Some statistically significant collocates were “future generations”, as we discussed in class, “near future”, and “immediate future”. This might show that the 1901-1950 speeches were more concerned with the near future than the far future.
The most frequent bigrams where future is on the left are “future of” with a frequency of 20, “future generations” with a frequency of 7, and “future years”, also with a frequency of 7. On the right, they are “the future” with a frequency of 123, “near future” with a frequency of 12, and “of future”, also with a frequency of 12.
In the n-grams search, “future generations” has a frequency of 7, just like in the words search. “Near future” is the same with a frequency of 12.
The term “near future” appears in 1906-Roosevelt.txt, 1910-Taft.txt, and 1947-Truman.txt. 1947-Truman.txt has 2 hits, one referring to an investigation of labor disputes and the other saying he will communicate with Congress to create a single Department of National Defense. Most of the hits that I found refer to something the president plans to do in the “near future”.
When comparing with the Brown frequency list, some expected words that pop up more often than normal are “government”, “congress”, and “war”. One word that’s a little surprising is the keyness of “I”. It has a keyness of 345.

As you can see, I used keywords in a similar way to what Michaela Mahlberg did in her study of corpus linguistics/stylistics. She says, “Key words can provide a first overview of a text, pointing to words that are potentially useful for more detailed analysis” (“Corpus” 296). We generated a list of words in Antconc to do just that. As she looks at the context of “civility” in Austen’s works, so too do I look at the context of “future” in the State of the Union addresses.

What I learned from this analysis of the term “future” is that it can be concerned with either the far future (“future generations”) or the “near future”. When “near future” is invoked, the president is usually referring to something ongoing in the government or something he plans to do soon.
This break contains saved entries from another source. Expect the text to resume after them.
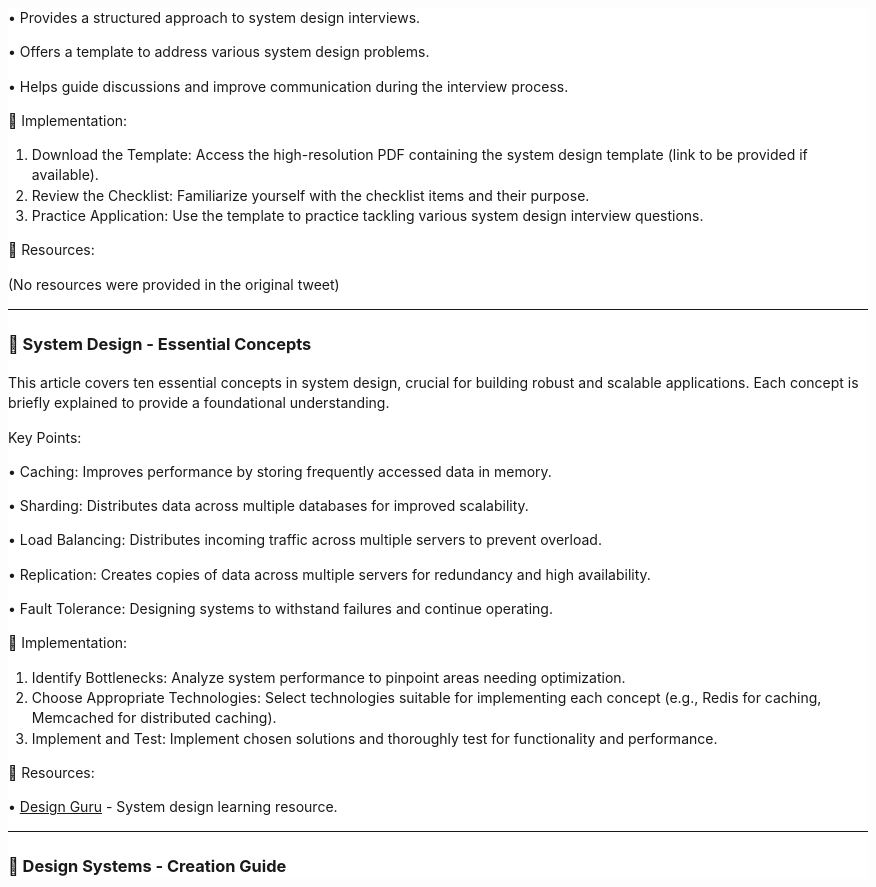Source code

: • Provides a structured approach to system design interviews.


• Offers a template to address various system design problems.


• Helps guide discussions and improve communication during the interview process.



🚀 Implementation:

1. Download the Template: Access the high-resolution PDF containing the system design template (link to be provided if available).
2. Review the Checklist: Familiarize yourself with the checklist items and their purpose.
3. Practice Application: Use the template to practice tackling various system design interview questions.


🔗 Resources:

(No resources were provided in the original tweet)

---

### 🤖 System Design - Essential Concepts

This article covers ten essential concepts in system design, crucial for building robust and scalable applications.  Each concept is briefly explained to provide a foundational understanding.


Key Points:

• Caching: Improves performance by storing frequently accessed data in memory.


• Sharding: Distributes data across multiple databases for improved scalability.


• Load Balancing: Distributes incoming traffic across multiple servers to prevent overload.


• Replication: Creates copies of data across multiple servers for redundancy and high availability.


• Fault Tolerance: Designing systems to withstand failures and continue operating.



🚀 Implementation:

1. Identify Bottlenecks: Analyze system performance to pinpoint areas needing optimization.
2. Choose Appropriate Technologies: Select technologies suitable for implementing each concept (e.g., Redis for caching, Memcached for distributed caching).
3. Implement and Test: Implement chosen solutions and thoroughly test for functionality and performance.


🔗 Resources:

• [Design Guru](https://bit.ly/3pMiO8g) - System design learning resource.

---

### 🚀 Design Systems - Creation Guide
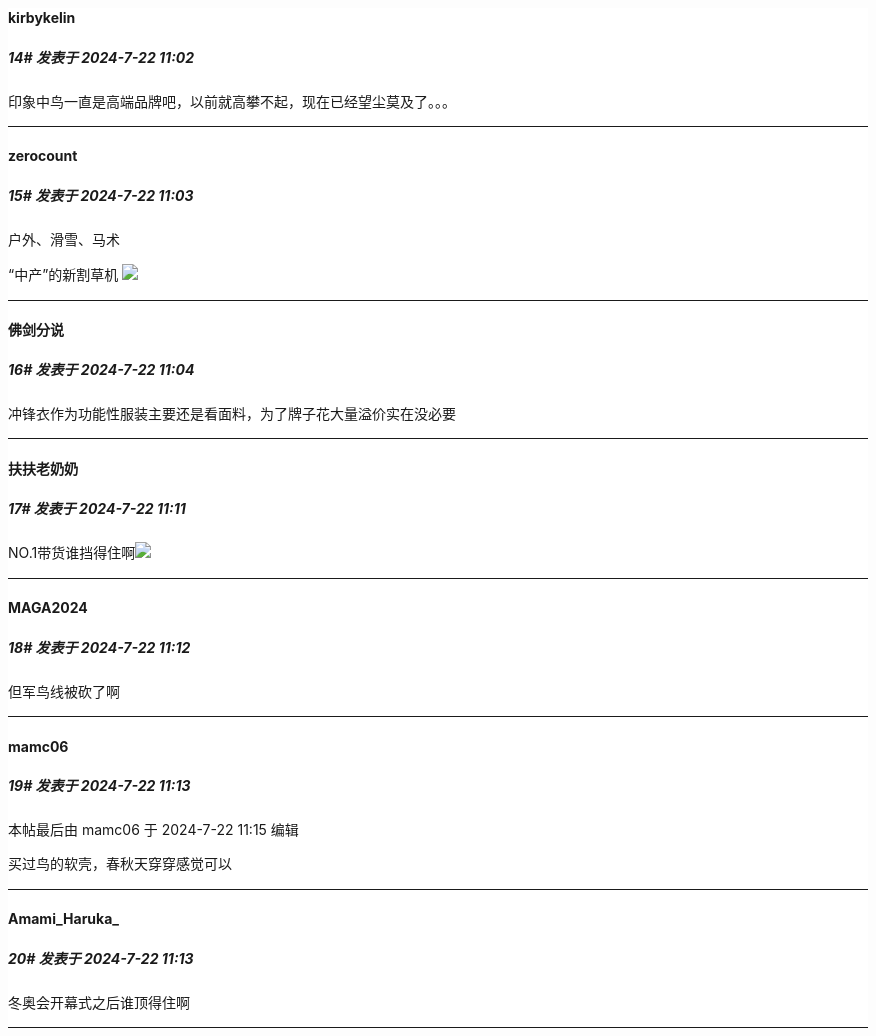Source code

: ####  kirbykelin  
##### 14#       发表于 2024-7-22 11:02

印象中鸟一直是高端品牌吧，以前就高攀不起，现在已经望尘莫及了。。。

*****

####  zerocount  
##### 15#       发表于 2024-7-22 11:03

户外、滑雪、马术

“中产”的新割草机
<img src="https://static.saraba1st.com/image/smiley/face2017/059.png" referrerpolicy="no-referrer">

*****

####  佛剑分说  
##### 16#       发表于 2024-7-22 11:04

冲锋衣作为功能性服装主要还是看面料，为了牌子花大量溢价实在没必要

*****

####  扶扶老奶奶  
##### 17#       发表于 2024-7-22 11:11

NO.1带货谁挡得住啊<img src="https://static.saraba1st.com/image/smiley/face2017/067.png" referrerpolicy="no-referrer">

*****

####  MAGA2024  
##### 18#       发表于 2024-7-22 11:12

但军鸟线被砍了啊

*****

####  mamc06  
##### 19#       发表于 2024-7-22 11:13

 本帖最后由 mamc06 于 2024-7-22 11:15 编辑 

买过鸟的软壳，春秋天穿穿感觉可以

*****

####  Amami_Haruka_  
##### 20#       发表于 2024-7-22 11:13

冬奥会开幕式之后谁顶得住啊

*****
Unsurprisingly, there are far more references to government and law-related terms in the State of the Union addresses than in regular English. War is also a lot more frequent than peace in these texts, which also makes sense as this time period encompasses two World Wars. I’d like to explore the usage of war and peace more in the future perhaps (heh, future).

Malhberg also writes, “…the value of applying corpus methods is defined through the links that can be made between quantitative findings and qualitative analysis” (295), which is true. For example, I can tell you that “I” has a keyness of 345, but it’s effectively meaningless right now unless I make it clear what keyness represents. According to Heather Froehlich, “Keyness is a statistical measure of “the frequency of a word in the text when compared with its frequency in a reference corpus.” So that keyness of 345 says that “I” is more frequent in the State of the Union addresses than the Brown frequency list. But if I really wanted to say what “I” was doing in the speeches, I’d have to look at specific instances of the term.